Everyone in my family seems to have a different opinion on quarantine and Covid 19, but I take a lot of comfort in the fact that my dad (as he was someone of a germaphobe) would be ardently telling me to stay away from the house if he was still around now. He would be the one buying up all the disinfectant and spraying down our house every hour on the hour. He’d be the one wearing gloves and a medical mask twenty-four seven. My father wasn’t a Marine (he’d served in the Air Force) but when it came to supplies, his motto was to always be prepared. The basement was his mancave (his own sacred space), and he kept it stocked like Y2K was just around the corner. Everything from garbage bags to model train sets to fifteen amplifiers to canned goods to gallons of water and paper plates and hydrogen peroxide and spare sets of underwear (still in the packaging!) could be found in the basement. He was fastidious to say the least.
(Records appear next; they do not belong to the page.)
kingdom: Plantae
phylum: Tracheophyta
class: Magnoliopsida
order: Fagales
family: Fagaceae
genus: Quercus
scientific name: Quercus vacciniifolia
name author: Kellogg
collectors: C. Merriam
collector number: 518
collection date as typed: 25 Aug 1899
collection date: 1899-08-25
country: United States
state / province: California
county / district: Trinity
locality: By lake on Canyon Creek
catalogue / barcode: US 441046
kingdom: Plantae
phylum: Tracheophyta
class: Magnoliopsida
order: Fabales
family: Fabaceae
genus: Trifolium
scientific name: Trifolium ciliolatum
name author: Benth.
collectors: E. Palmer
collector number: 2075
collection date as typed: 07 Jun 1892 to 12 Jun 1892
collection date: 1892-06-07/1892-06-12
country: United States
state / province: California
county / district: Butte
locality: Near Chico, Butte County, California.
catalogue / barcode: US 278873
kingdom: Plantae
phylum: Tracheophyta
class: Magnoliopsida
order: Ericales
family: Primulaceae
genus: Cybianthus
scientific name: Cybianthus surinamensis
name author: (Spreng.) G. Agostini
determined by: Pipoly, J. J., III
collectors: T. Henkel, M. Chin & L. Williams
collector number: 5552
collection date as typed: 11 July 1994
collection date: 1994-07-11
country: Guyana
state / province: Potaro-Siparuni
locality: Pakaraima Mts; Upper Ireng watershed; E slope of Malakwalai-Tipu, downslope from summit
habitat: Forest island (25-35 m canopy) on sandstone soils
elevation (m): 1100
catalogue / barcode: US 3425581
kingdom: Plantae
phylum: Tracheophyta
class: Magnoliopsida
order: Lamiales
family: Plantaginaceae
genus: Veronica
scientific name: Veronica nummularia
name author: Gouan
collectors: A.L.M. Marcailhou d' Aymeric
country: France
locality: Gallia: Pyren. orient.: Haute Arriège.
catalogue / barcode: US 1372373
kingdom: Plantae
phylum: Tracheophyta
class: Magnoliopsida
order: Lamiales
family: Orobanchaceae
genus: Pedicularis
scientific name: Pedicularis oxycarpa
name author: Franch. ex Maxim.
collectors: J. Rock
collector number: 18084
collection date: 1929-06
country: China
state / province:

It’s difficult to write the word “was” when it comes to my father. I struggle to truly fathom the idea that he’s not just hiding in the basement or doing another short stint at the hospital. My mother had limited mobility and hasn’t been down in the basement in years. In order to communicate with each other, Dad installed an intercom system so Mom didn’t have to go yelling when dinner was ready or there was a phone call for Dad. Mom’s end sits by her chair in the living room and Dad’s end sits by his massive computer in the basement. When you go into the basement, you can still see the bottle of sparkling water that my dad was in the process of drinking the last time he was down there. Known for his horrible eyesight (it’s where I get it from) he was also prone to leaving various pairs of glasses scattered throughout the basement. The intercom. The bottle. The glasses. All of these things will need to be thrown away or disconnected eventually, but for now they sit as a silent and understated monument to my father.
This year has been complicated. And it’s only April.
My dear friend Melody pointed out that 2020 must be the year of the survivors. It is the year of the rat after all, and these little critters are the ultimate survivors. Do you think that they live in sewer systems and each garbage because it’s their idea of high living and fine dining? They do it because that is how they can survive. We’re all probably in a position now that we wish we weren’t. We all are between a rock and a hard space and while other more glamorous or prideful animals would shudder or look away, the rat does not. The rat cannot. The rat keeps moving forward and doing what he must. The rat knows that now he’s eating the moldy crust of a crappy takeaway pizza, but someday down the road he’ll be eating the tip of a homemade straight-from-the-oven pizza (because the tip’s the best part!) He knows that you have to put up with some crappy days in order to see the truly wonderful ones.
You may be in quarantine or working your butt off as an essential worker. You may feel disconnected and powerless, but you must remember that you are not. You are a survivor. We will get through this. We will see the light at the end of the tunnel and hug one another again. My heart aches now and my mind can’t keep up. But it’s the year of the rat and we’re gonna survive.